**Given text:**
Dan and Ella are paying $4 to play a game at the school carnival. Ella is blindfolded. Dan is given 7 coins to place in 2 different cups. He is given 4 pennies and 3 gold coins (identical in size). He randomly arranges them in the two cups in any combination he chooses. Ella is now instructed to choose a coin randomly out of one of the cups. If she chooses a gold coin, they win $20. If they choose a penny, they do not win anything. What is the probability that Ella will choose the gold coin in all possible situations ( I want a different probability for each situation)? Which combination would be BEST for Dan to choose when placing the coins in the cup? Which would be the worst?
29 comments:
The best combination was 4 pennies and two gold coins in cup one and one gold coin in the other. This is because the probability was 2/3 of a chance to win, which was the highest probability. For the worst combination I got all of the coins in cup one and none in cup two. The probability for this was 3/14, which was the least chance of winning.
The best combination is in cup 1 one gold and in cup 2 four pennies and two gold. This is the best combination because the probability of winning is 2/3 or two out of three.
The worst combination is in cup 1 three gold and four pennies and none in cup 2. This is the worst combination because the probability of winning 3/14 or 3 out of fourteen.
When Dan is arranging coins, the best combination he could make would be one gold coin in one cup, and the rest of the coins the second cup. Because he would have a 66% chance of winning. However, when Dan is arranging the coins, the worst combination he could have would be 1 empty cup, and all of the coins in another. Because then the chances of him winning is 21% with this combination.

[Saved entries]
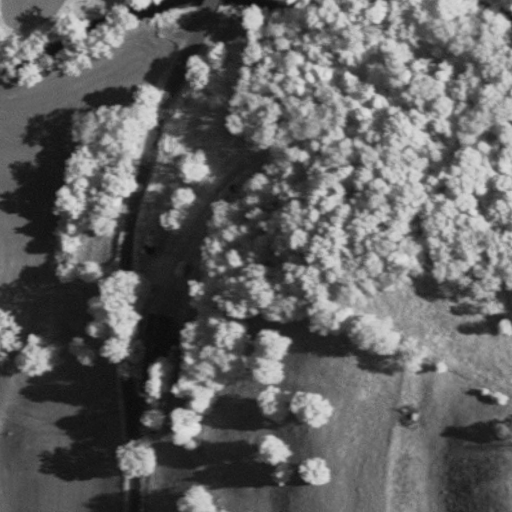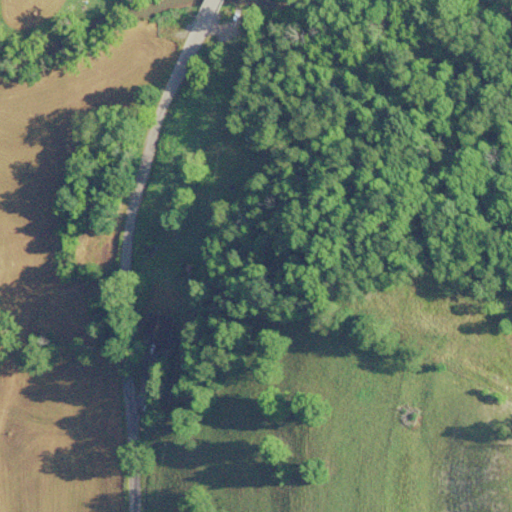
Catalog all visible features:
river: (250, 1)
road: (209, 8)
road: (122, 256)
building: (159, 329)
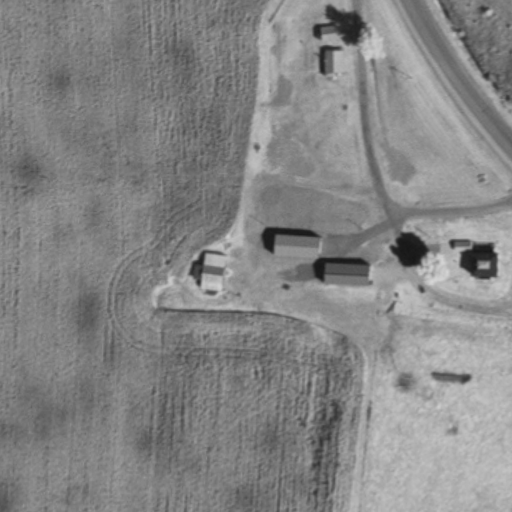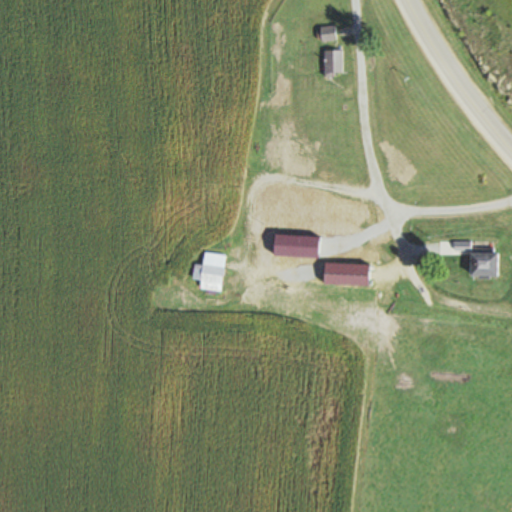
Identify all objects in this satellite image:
building: (325, 32)
building: (331, 62)
road: (455, 79)
building: (281, 94)
building: (283, 151)
road: (366, 170)
road: (266, 175)
building: (326, 238)
building: (478, 262)
building: (207, 271)
building: (296, 282)
building: (291, 304)
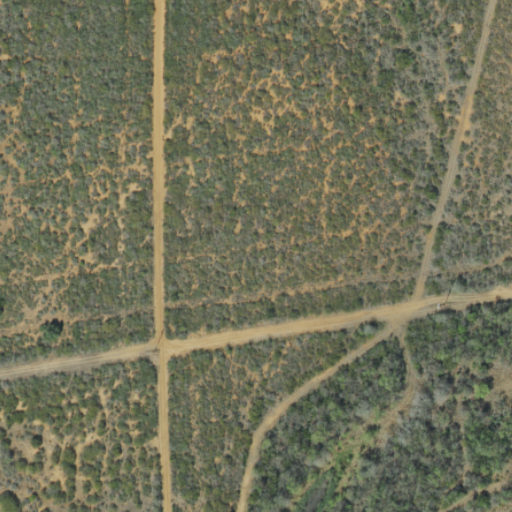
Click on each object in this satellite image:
road: (172, 256)
power tower: (442, 304)
power tower: (153, 352)
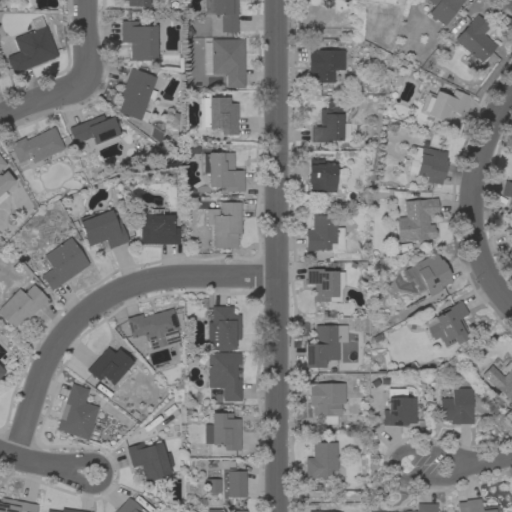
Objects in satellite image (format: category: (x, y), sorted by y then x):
building: (381, 1)
building: (384, 1)
building: (135, 2)
building: (136, 2)
building: (440, 8)
building: (441, 9)
building: (223, 13)
building: (224, 14)
road: (85, 38)
building: (473, 38)
building: (474, 38)
building: (137, 39)
building: (138, 39)
building: (31, 47)
building: (29, 49)
building: (224, 59)
building: (226, 60)
building: (322, 64)
building: (324, 64)
building: (135, 92)
building: (133, 93)
road: (44, 99)
building: (441, 105)
building: (440, 106)
building: (217, 114)
building: (219, 115)
building: (327, 122)
building: (330, 123)
building: (91, 129)
building: (92, 129)
building: (35, 145)
building: (36, 145)
building: (427, 163)
building: (221, 170)
building: (221, 172)
building: (318, 175)
building: (322, 175)
building: (3, 178)
building: (3, 179)
building: (505, 188)
building: (506, 188)
road: (473, 199)
building: (414, 220)
building: (415, 220)
building: (222, 224)
building: (223, 224)
building: (157, 228)
building: (100, 229)
building: (101, 229)
building: (155, 229)
building: (322, 233)
building: (508, 236)
building: (508, 237)
road: (277, 255)
building: (60, 263)
building: (61, 263)
building: (426, 273)
building: (429, 273)
building: (323, 282)
building: (322, 286)
road: (97, 302)
building: (18, 305)
building: (20, 305)
building: (444, 324)
building: (447, 324)
building: (153, 326)
building: (152, 327)
building: (220, 327)
building: (222, 328)
building: (323, 344)
building: (322, 345)
building: (108, 364)
building: (106, 365)
building: (0, 371)
building: (1, 371)
building: (222, 372)
building: (222, 373)
building: (500, 379)
building: (499, 382)
building: (394, 392)
building: (324, 399)
building: (325, 400)
building: (454, 404)
building: (453, 405)
building: (398, 407)
building: (397, 410)
building: (75, 412)
building: (74, 413)
building: (222, 430)
building: (222, 430)
building: (147, 459)
building: (320, 459)
building: (147, 460)
building: (319, 460)
road: (487, 461)
road: (32, 463)
road: (395, 466)
road: (102, 476)
building: (234, 482)
building: (233, 483)
building: (210, 485)
building: (211, 485)
building: (15, 506)
building: (128, 506)
building: (473, 506)
building: (423, 507)
building: (64, 510)
building: (222, 510)
building: (317, 511)
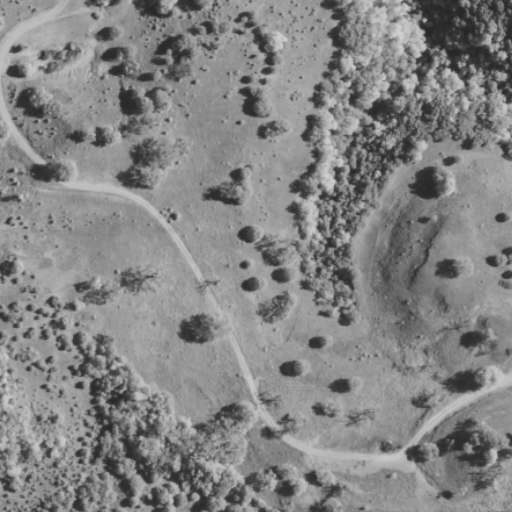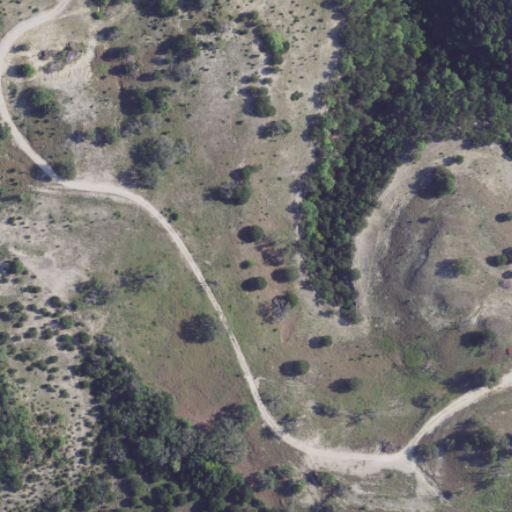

**Stated problem:** Return the part of the carnival coin game thread above from "The best combination is" to "out of three.", copied word for word.

**Final result:**
The best combination is in cup 1 one gold and in cup 2 four pennies and two gold. This is the best combination because the probability of winning is 2/3 or two out of three.